From the first line to the last, output the records exactly and drop any images.

(Stored items)

--------------------------------------------------

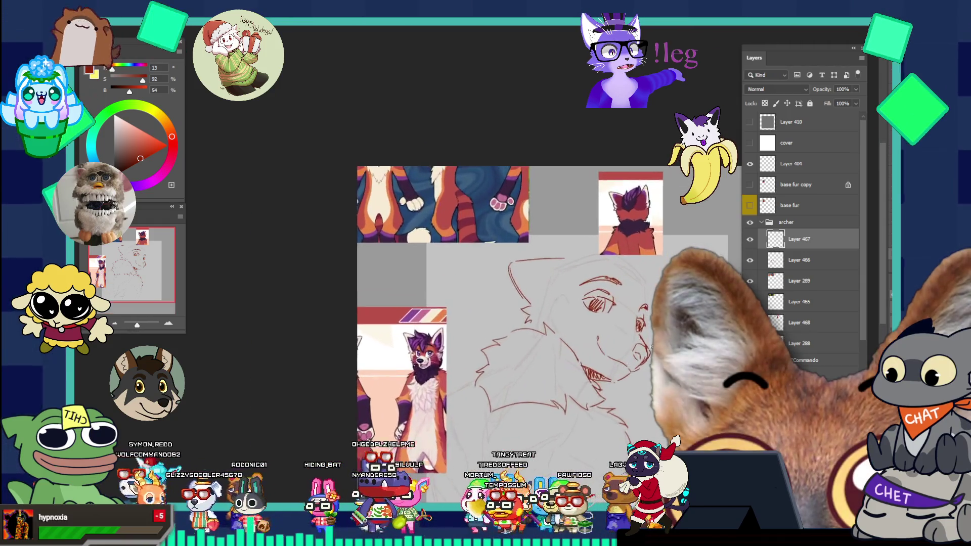
scroll(646, 372, "down", 2)
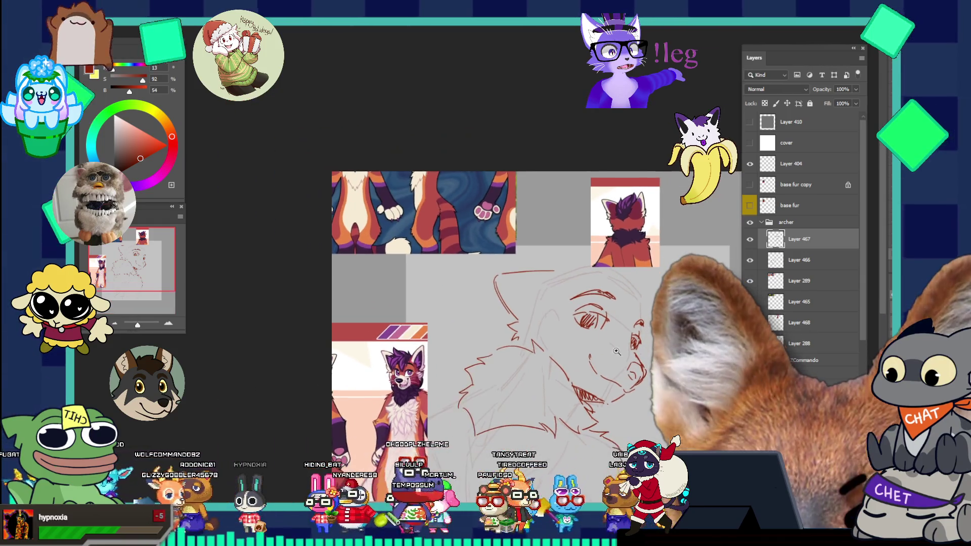
scroll(645, 372, "up", 3)
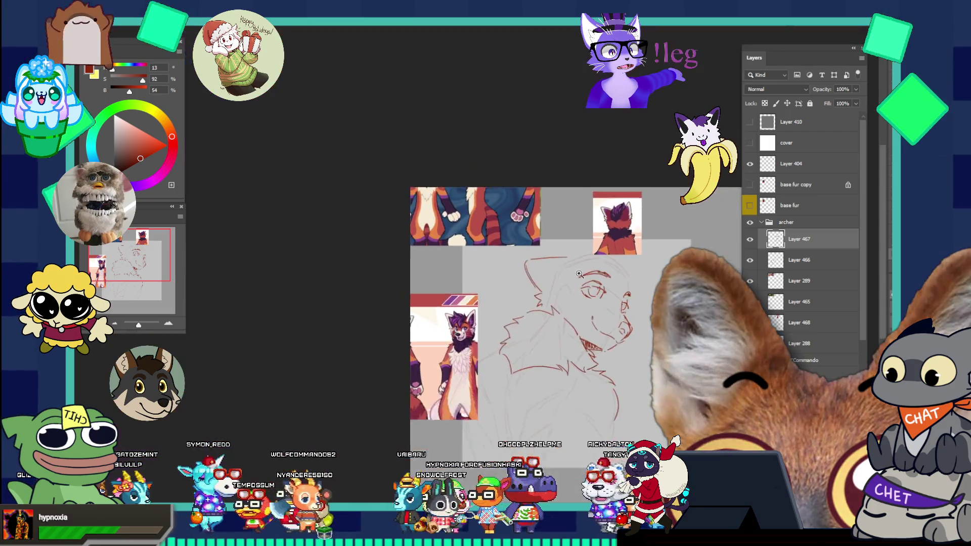
scroll(639, 276, "down", 3)
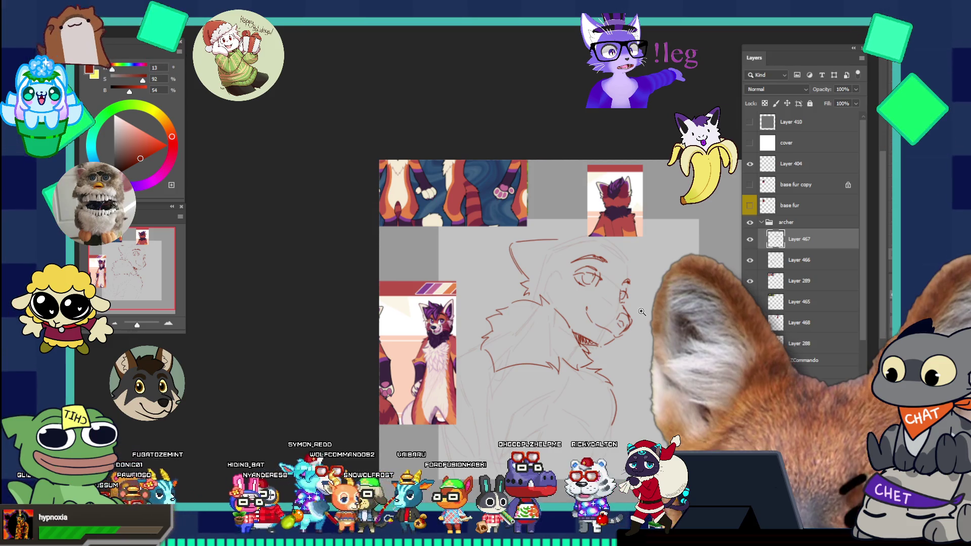
scroll(601, 336, "down", 1)
scroll(601, 336, "up", 4)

--------------------------------------------------

* ANSWER TO THIS PROBLEM:
scroll(646, 372, "down", 2)
scroll(645, 372, "up", 3)
scroll(639, 276, "down", 3)
scroll(601, 336, "down", 1)
scroll(601, 336, "up", 4)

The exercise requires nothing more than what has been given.